■ Instructions to follow ■
Copy the records that follow exactly as written, but not their pictures.
====== Exercise inputs
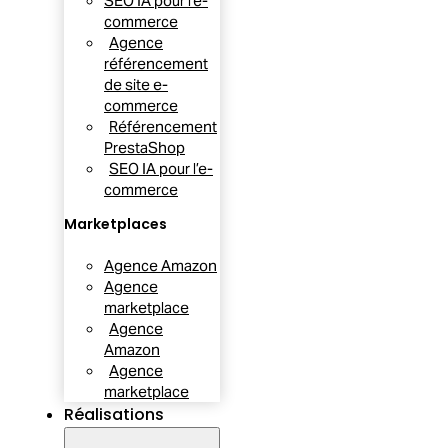
SEO IA pour l’e-
commerce
Agence
référencement
de site e-
commerce
Référencement
PrestaShop
SEO IA pour l’e-
commerce
Marketplaces
Agence Amazon
Agence
marketplace
Agence
Amazon
Agence
marketplace
Réalisations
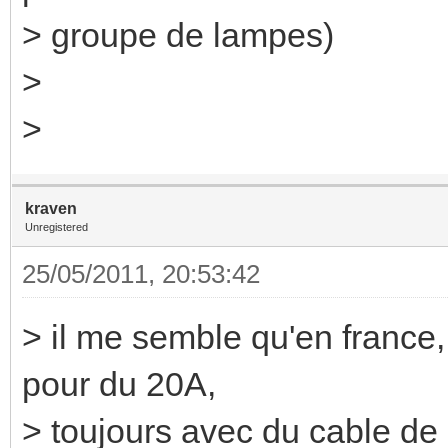
> groupe de lampes)
>
>
kraven
Unregistered
25/05/2011, 20:53:42
> il me semble qu'en france, 
pour du 20A,
> toujours avec du cable de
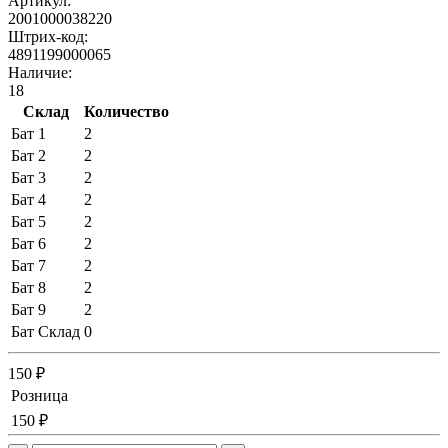
Артикул:
2001000038220
Штрих-код:
4891199000065
Наличие:
18
Склад
Количество
Бат 1
2
Бат 2
2
Бат 3
2
Бат 4
2
Бат 5
2
Бат 6
2
Бат 7
2
Бат 8
2
Бат 9
2
Бат Склад
0
150 ₽
Розница
150 ₽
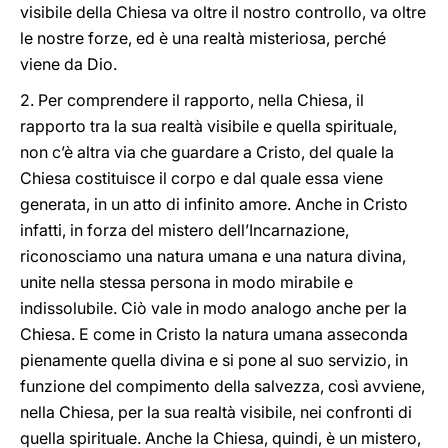
visibile della Chiesa va oltre il nostro controllo, va oltre
le nostre forze, ed è una realtà misteriosa, perché
viene da Dio.
2. Per comprendere il rapporto, nella Chiesa, il
rapporto tra la sua realtà visibile e quella spirituale,
non c’è altra via che guardare a Cristo, del quale la
Chiesa costituisce il corpo e dal quale essa viene
generata, in un atto di infinito amore. Anche in Cristo
infatti, in forza del mistero dell’Incarnazione,
riconosciamo una natura umana e una natura divina,
unite nella stessa persona in modo mirabile e
indissolubile. Ciò vale in modo analogo anche per la
Chiesa. E come in Cristo la natura umana asseconda
pienamente quella divina e si pone al suo servizio, in
funzione del compimento della salvezza, così avviene,
nella Chiesa, per la sua realtà visibile, nei confronti di
quella spirituale. Anche la Chiesa, quindi, è un mistero,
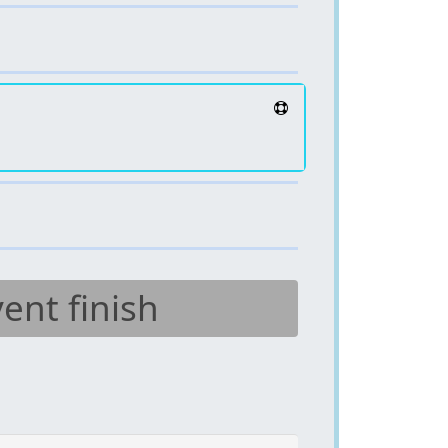
ent finish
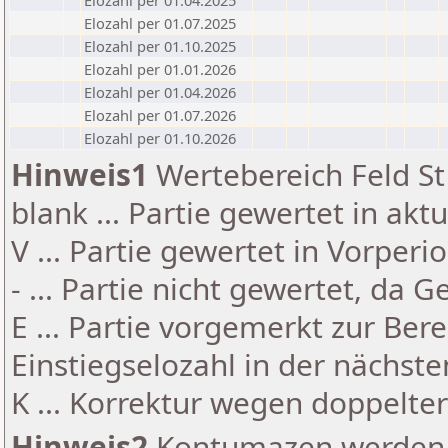
Elozahl per 01.04.2025
Elozahl per 01.07.2025
Elozahl per 01.10.2025
Elozahl per 01.01.2026
Elozahl per 01.04.2026
Elozahl per 01.07.2026
Elozahl per 01.10.2026
Hinweis1
Wertebereich Feld St 
blank ... Partie gewertet in akt
V ... Partie gewertet in Vorperi
- ... Partie nicht gewertet, da 
E ... Partie vorgemerkt zur Be
Einstiegselozahl in der nächst
K ... Korrektur wegen doppelt
Hinweis2
Kontumazen werden g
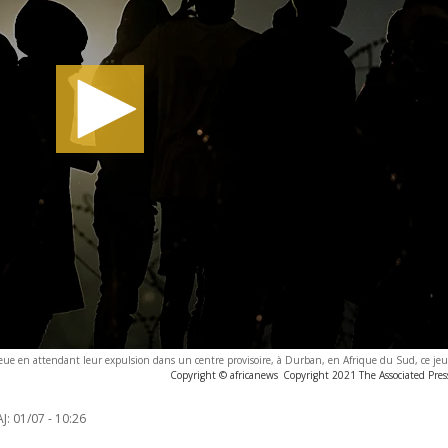
ue en attendant leur expulsion dans un centre provisoire, à Durban, en Afrique du Sud, ce jeu
Copyright © africanews
Copyright 2021 The Associated Press
J:
01/07 - 10:26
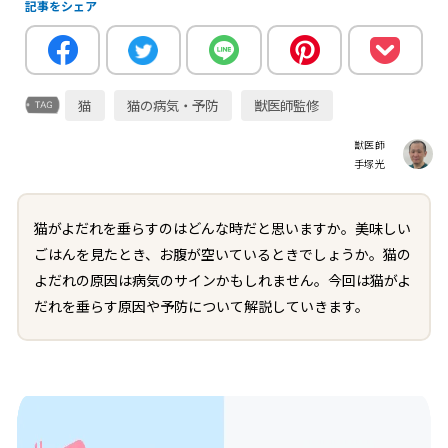
記事をシェア
猫
猫の病気・予防
獣医師監修
獣医師
手塚光
猫がよだれを垂らすのはどんな時だと思いますか。美味しい
ごはんを見たとき、お腹が空いているときでしょうか。猫の
よだれの原因は病気のサインかもしれません。今回は猫がよ
だれを垂らす原因や予防について解説していきます。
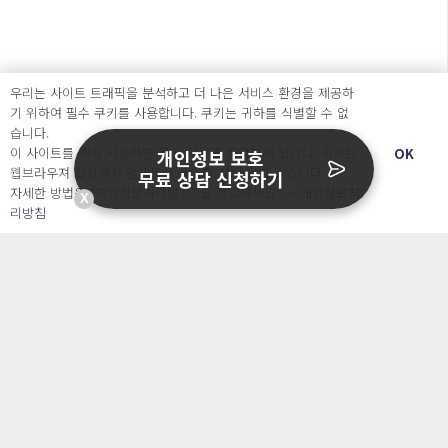
우리는 사이트 트래픽을 분석하고 더 나은 서비스 환경을 제공하
기 위하여 필수 쿠키를 사용합니다. 쿠키는 귀하를 식별할 수 없
습니다.
이 사이트를 계속 사용하면 쿠키 사용에 동의하게 됩니다. 귀하는
OK
개인정보 보호
웹브라우져 설정에서 언제든지 쿠키를 삭제 할 수있습니다.
무료 상담 신청하기
자세한 방법은 “개인정보처리방침” 을 참고하세요. →
개인정보처
X
개인정보관리는 캐치시큐
리방침
지금 바로 시작하세요!
개인정보보호에 고민이 있으신 가요? 언제든지 문의주
세요!
1개월 무료체험하기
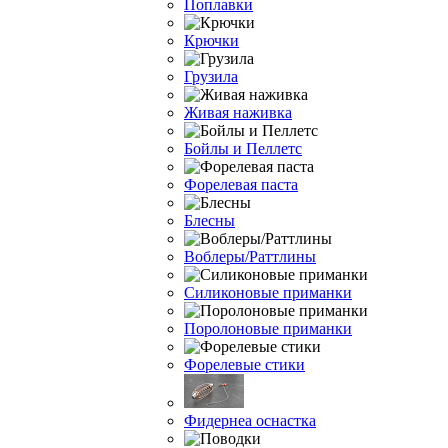
Поплавки
Крючки
Грузила
Живая наживка
Бойлы и Пеллетс
Форелевая паста
Блесны
Воблеры/Раттлины
Силиконовые приманки
Поролоновые приманки
Форелевые стики
Фидернеа оснастка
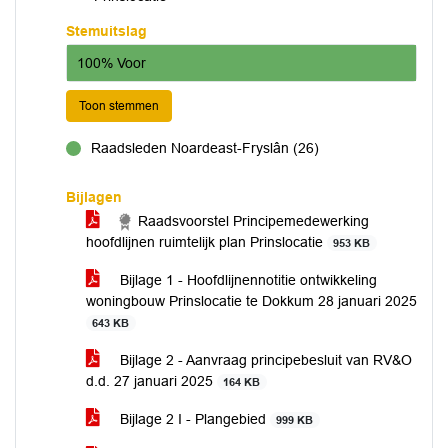
Stemuitslag
100% Voor
Toon stemmen
Raadsleden Noardeast-Fryslân (26)
voor
Bijlagen
Raadsvoorstel Principemedewerking
hoofdlijnen ruimtelijk plan Prinslocatie
953 KB
Bijlage 1 - Hoofdlijnennotitie ontwikkeling
woningbouw Prinslocatie te Dokkum 28 januari 2025
643 KB
Bijlage 2 - Aanvraag principebesluit van RV&O
d.d. 27 januari 2025
164 KB
Bijlage 2 I - Plangebied
999 KB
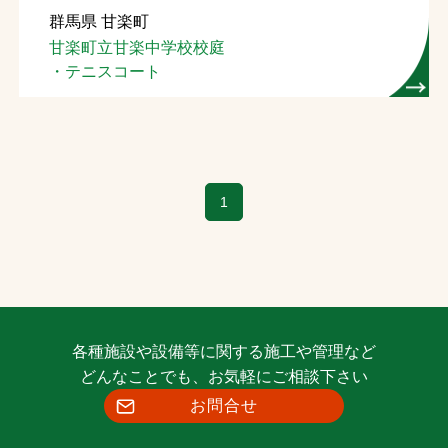
群馬県 甘楽町
お問合せ
甘楽町立甘楽中学校校庭
・テニスコート
お取引先の皆様へ
プライバシーポリシー
ソーシャルメディアポリシー
1
Instagram
Facebook
YouTube
文字の見えづらさや操作にお困りの方へ
各種施設や設備等に関する施工や管理など
どんなことでも、お気軽にご相談下さい
お問合せ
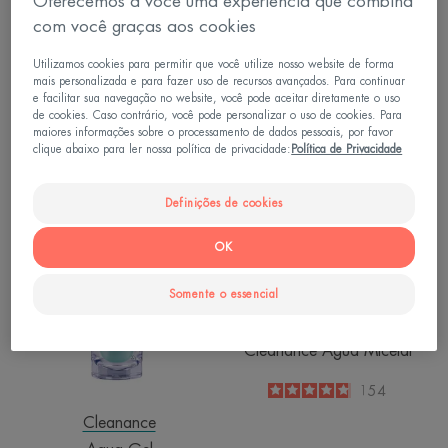
Oferecemos a você uma experiência que combina
Cleanance Gel Refil 240g
Comedomed Peeling Creme
Acelerador Antiacne
com você graças aos cookies
4.5
/
5
288
Utilizamos cookies para permitir que você utilize nosso website de forma
-
mais personalizada e para fazer uso de recursos avançados. Para continuar
e facilitar sua navegação no website, você pode aceitar diretamente o uso
Aqua-
Cleanance
de cookies. Caso contrário, você pode personalizar o uso de cookies. Para
maiores informações sobre o processamento de dados pessoais, por favor
Gel
Água
clique abaixo para ler nossa política de privacidade:
Política de Privacidade
Micelar
Definições de cookies
OK
Somente o essencial
Cleanance
Cleanance Água Micelar
4.8
/
5
154
-
Cleanance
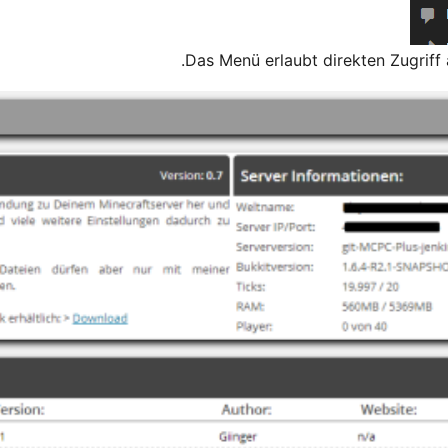
Das Menü erlaubt direkten Zugriff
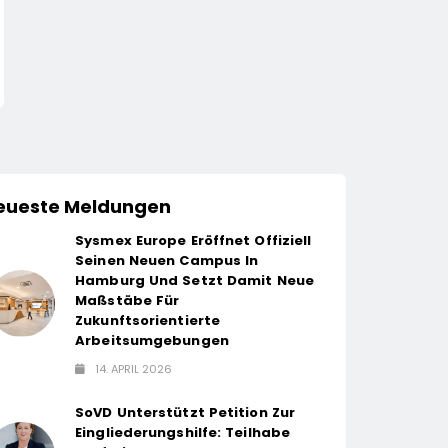
Zu Wenig:
Dreifach Ausgezei
Bundesregierung Bleibt
14. April 2026
14. April 2026
Echte Entlastung
Schuldig
eueste Meldungen
Sysmex Europe Eröffnet Offiziell
Seinen Neuen Campus In
Hamburg Und Setzt Damit Neue
Maßstäbe Für
Zukunftsorientierte
Arbeitsumgebungen
14. APRIL 2026
SoVD Unterstützt Petition Zur
Eingliederungshilfe: Teilhabe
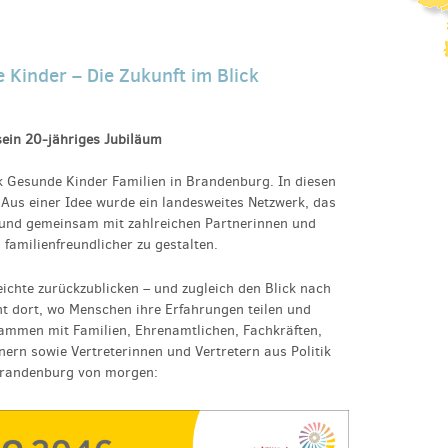
Kinder – Die Zukunft im Blick
sein 20-jähriges Jubiläum
rk Gesunde Kinder Familien in Brandenburg. In diesen
: Aus einer Idee wurde ein landesweites Netzwerk, das
 und gemeinsam mit zahlreichen Partnerinnen und
familienfreundlicher zu gestalten.
eichte zurückzublicken – und zugleich den Blick nach
ht dort, wo Menschen ihre Erfahrungen teilen und
ammen mit Familien, Ehrenamtlichen, Fachkräften,
ern sowie Vertreterinnen und Vertretern aus Politik
 Brandenburg von morgen:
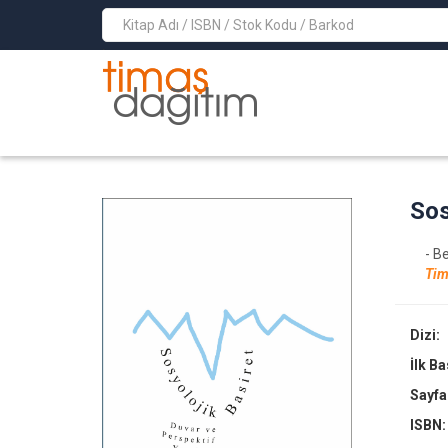
>
Sos
- Be
Tim
Dizi:
İlk B
Sayfa
ISBN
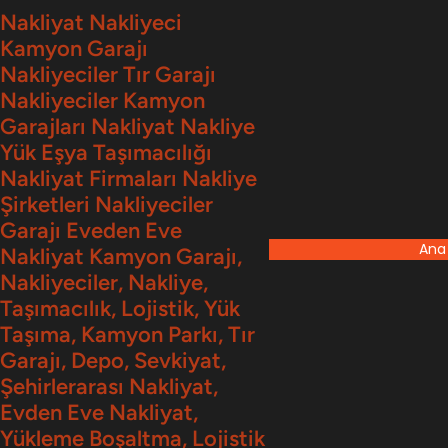
İçeriğe
Nakliyat Nakliyeci
Kamyon Garajı
geç
Nakliyeciler Tır Garajı
Nakliyeciler Kamyon
Garajları Nakliyat Nakliye
Yük Eşya Taşımacılığı
Nakliyat Firmaları Nakliye
Şirketleri Nakliyeciler
Garajı Eveden Eve
Ana
Nakliyat Kamyon Garajı,
Nakliyeciler, Nakliye,
Taşımacılık, Lojistik, Yük
Taşıma, Kamyon Parkı, Tır
Garajı, Depo, Sevkiyat,
Şehirlerarası Nakliyat,
Evden Eve Nakliyat,
Yükleme Boşaltma, Lojistik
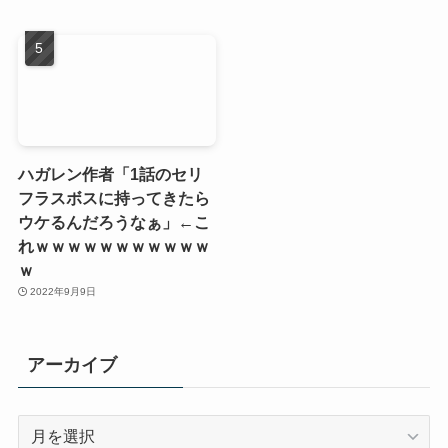
ハガレン作者「1話のセリ
フラスボスに持ってきたら
ウケるんだろうなぁ」←こ
れｗｗｗｗｗｗｗｗｗｗｗ
ｗ
2022年9月9日
アーカイブ
ア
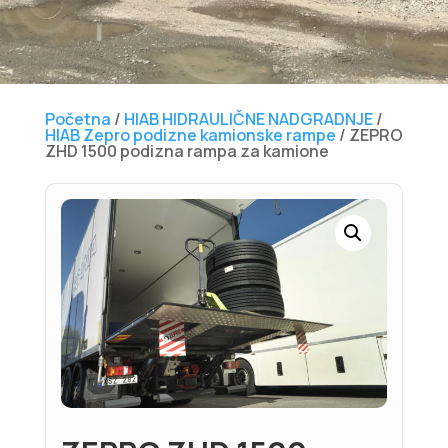
Početna
/
HIAB HIDRAULIČNE NADGRADNJE
/
HIAB Zepro podizne kamionske rampe
/ ZEPRO
ZHD 1500 podizna rampa za kamione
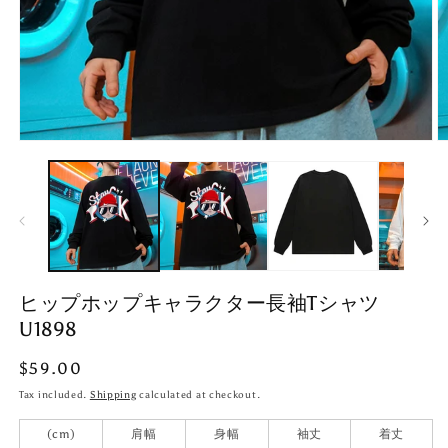
Open
O
media
m
1
2
in
in
modal
m
ヒップホップキャラクター長袖Tシャツ
U1898
Regular
$59.00
price
Tax included.
Shipping
calculated at checkout.
(cm)
肩幅
身幅
袖丈
着丈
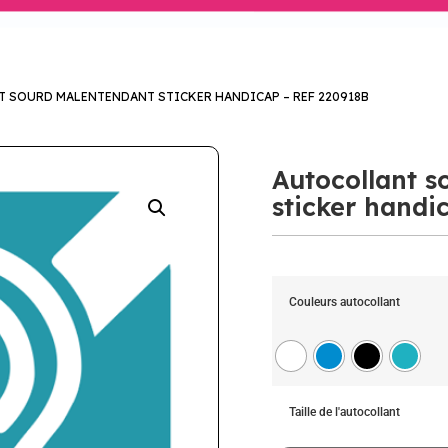
 SOURD MALENTENDANT STICKER HANDICAP – REF 220918B
Autocollant 
sticker handi
Couleurs autocollant
Taille de l'autocollant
============
■ Solution for this task ■
SEO IA pour l’e-
commerce
Agence
référencement
de site e-
commerce
Référencement
PrestaShop
SEO IA pour l’e-
commerce
Marketplaces
Agence Amazon
Agence
marketplace
Agence
Amazon
Agence
marketplace
Réalisations
> groupe de lampes)
>
>
kraven
Unregistered
25/05/2011, 20:53:42
> il me semble qu'en france, 
pour du 20A,
> toujours avec du cable de
Артикул:
2001000038220
Штрих-код:
4891199000065
Наличие:
18
Склад
Количество
Бат 1
2
Бат 2
2
Бат 3
2
Бат 4
2
Бат 5
2
Бат 6
2
Бат 7
2
Бат 8
2
Бат 9
2
Бат Склад
0
150 ₽
Розница
150 ₽
visibile della Chiesa va oltre il nostro controllo, va oltre
le nostre forze, ed è una realtà misteriosa, perché
viene da Dio.
2. Per comprendere il rapporto, nella Chiesa, il
rapporto tra la sua realtà visibile e quella spirituale,
non c’è altra via che guardare a Cristo, del quale la
Chiesa costituisce il corpo e dal quale essa viene
generata, in un atto di infinito amore. Anche in Cristo
infatti, in forza del mistero dell’Incarnazione,
riconosciamo una natura umana e una natura divina,
unite nella stessa persona in modo mirabile e
indissolubile. Ciò vale in modo analogo anche per la
Chiesa. E come in Cristo la natura umana asseconda
pienamente quella divina e si pone al suo servizio, in
funzione del compimento della salvezza, così avviene,
nella Chiesa, per la sua realtà visibile, nei confronti di
quella spirituale. Anche la Chiesa, quindi, è un mistero,
ent finish
Elozahl per 01.04.2025
Elozahl per 01.07.2025
Elozahl per 01.10.2025
Elozahl per 01.01.2026
Elozahl per 01.04.2026
Elozahl per 01.07.2026
Elozahl per 01.10.2026
Hinweis1
Wertebereich Feld St 
blank ... Partie gewertet in akt
V ... Partie gewertet in Vorperi
- ... Partie nicht gewertet, da 
E ... Partie vorgemerkt zur Be
Einstiegselozahl in der nächst
K ... Korrektur wegen doppelt
Hinweis2
Kontumazen werden g
ue en attendant leur expulsion dans un centre provisoire, à Durban, en Afrique du Sud, ce jeu
Copyright © africanews
Copyright 2021 The Associated Press
J:
01/07 - 10:26
記事をシェア
猫
猫の病気・予防
獣医師監修
獣医師
手塚光
猫がよだれを垂らすのはどんな時だと思いますか。美味しい
ごはんを見たとき、お腹が空いているときでしょうか。猫の
よだれの原因は病気のサインかもしれません。今回は猫がよ
だれを垂らす原因や予防について解説していきます。
우리는 사이트 트래픽을 분석하고 더 나은 서비스 환경을 제공하
기 위하여 필수 쿠키를 사용합니다. 쿠키는 귀하를 식별할 수 없
습니다.
이 사이트를 계속 사용하면 쿠키 사용에 동의하게 됩니다. 귀하는
OK
개인정보 보호
웹브라우져 설정에서 언제든지 쿠키를 삭제 할 수있습니다.
무료 상담 신청하기
자세한 방법은 “개인정보처리방침” 을 참고하세요. →
개인정보처
X
개인정보관리는 캐치시큐
리방침
지금 바로 시작하세요!
개인정보보호에 고민이 있으신 가요? 언제든지 문의주
세요!
1개월 무료체험하기
Поплавки
Крючки
Грузила
Живая наживка
Бойлы и Пеллетс
Форелевая паста
Блесны
Воблеры/Раттлины
Силиконовые приманки
Поролоновые приманки
Форелевые стики
Фидернеа оснастка
Stemuitslag
100% Voor
Toon stemmen
Raadsleden Noardeast-Fryslân (26)
voor
Bijlagen
Raadsvoorstel Principemedewerking
hoofdlijnen ruimtelijk plan Prinslocatie
953 KB
Bijlage 1 - Hoofdlijnennotitie ontwikkeling
woningbouw Prinslocatie te Dokkum 28 januari 2025
643 KB
Bijlage 2 - Aanvraag principebesluit van RV&O
d.d. 27 januari 2025
164 KB
Bijlage 2 I - Plangebied
999 KB
群馬県 甘楽町
お問合せ
甘楽町立甘楽中学校校庭
・テニスコート
お取引先の皆様へ
プライバシーポリシー
ソーシャルメディアポリシー
1
Instagram
Facebook
YouTube
文字の見えづらさや操作にお困りの方へ
各種施設や設備等に関する施工や管理など
どんなことでも、お気軽にご相談下さい
お問合せ
Oferecemos a você uma experiência que combina
Cleanance Gel Refil 240g
Comedomed Peeling Creme
Acelerador Antiacne
com você graças aos cookies
4.5
/
5
288
Utilizamos cookies para permitir que você utilize nosso website de forma
-
mais personalizada e para fazer uso de recursos avançados. Para continuar
e facilitar sua navegação no website, você pode aceitar diretamente o uso
Aqua-
Cleanance
de cookies. Caso contrário, você pode personalizar o uso de cookies. Para
maiores informações sobre o processamento de dados pessoais, por favor
Gel
Água
clique abaixo para ler nossa política de privacidade:
Política de Privacidade
Micelar
Definições de cookies
OK
Somente o essencial
Cleanance
Cleanance Água Micelar
4.8
/
5
154
-
Cleanance
Das Menü erlaubt direkten Zugriff
Zu Wenig:
Dreifach Ausgezei
Bundesregierung Bleibt
14. April 2026
14. April 2026
Echte Entlastung
Schuldig
eueste Meldungen
Sysmex Europe Eröffnet Offiziell
Seinen Neuen Campus In
Hamburg Und Setzt Damit Neue
Maßstäbe Für
Zukunftsorientierte
Arbeitsumgebungen
14. APRIL 2026
SoVD Unterstützt Petition Zur
Eingliederungshilfe: Teilhabe
Kinder – Die Zukunft im Blick
sein 20-jähriges Jubiläum
rk Gesunde Kinder Familien in Brandenburg. In diesen
: Aus einer Idee wurde ein landesweites Netzwerk, das
 und gemeinsam mit zahlreichen Partnerinnen und
familienfreundlicher zu gestalten.
eichte zurückzublicken – und zugleich den Blick nach
ht dort, wo Menschen ihre Erfahrungen teilen und
ammen mit Familien, Ehrenamtlichen, Fachkräften,
ern sowie Vertreterinnen und Vertretern aus Politik
 Brandenburg von morgen:
>
Sos
- Be
Tim
Dizi:
İlk B
Sayfa
ISBN
İçeriğe
Nakliyat Nakliyeci
Kamyon Garajı
geç
Nakliyeciler Tır Garajı
Nakliyeciler Kamyon
Garajları Nakliyat Nakliye
Yük Eşya Taşımacılığı
Nakliyat Firmaları Nakliye
Şirketleri Nakliyeciler
Garajı Eveden Eve
Ana
Nakliyat Kamyon Garajı,
Nakliyeciler, Nakliye,
Taşımacılık, Lojistik, Yük
Taşıma, Kamyon Parkı, Tır
Garajı, Depo, Sevkiyat,
Şehirlerarası Nakliyat,
Evden Eve Nakliyat,
Yükleme Boşaltma, Lojistik
ハガレン作者「1話のセリ
フラスボスに持ってきたら
ウケるんだろうなぁ」←こ
れｗｗｗｗｗｗｗｗｗｗｗ
ｗ
2022年9月9日
アーカイブ
ア
Početna
/
HIAB HIDRAULIČNE NADGRADNJE
/
HIAB Zepro podizne kamionske rampe
/ ZEPRO
ZHD 1500 podizna rampa za kamione
Open
O
media
m
1
2
in
in
modal
m
ヒップホップキャラクター長袖Tシャツ
U1898
Regular
$59.00
price
Tax included.
Shipping
calculated at checkout.
(cm)
肩幅
身幅
袖丈
着丈
 SOURD MALENTENDANT STICKER HANDICAP – REF 220918B
Autocollant 
sticker handi
Couleurs autocollant
Taille de l'autocollant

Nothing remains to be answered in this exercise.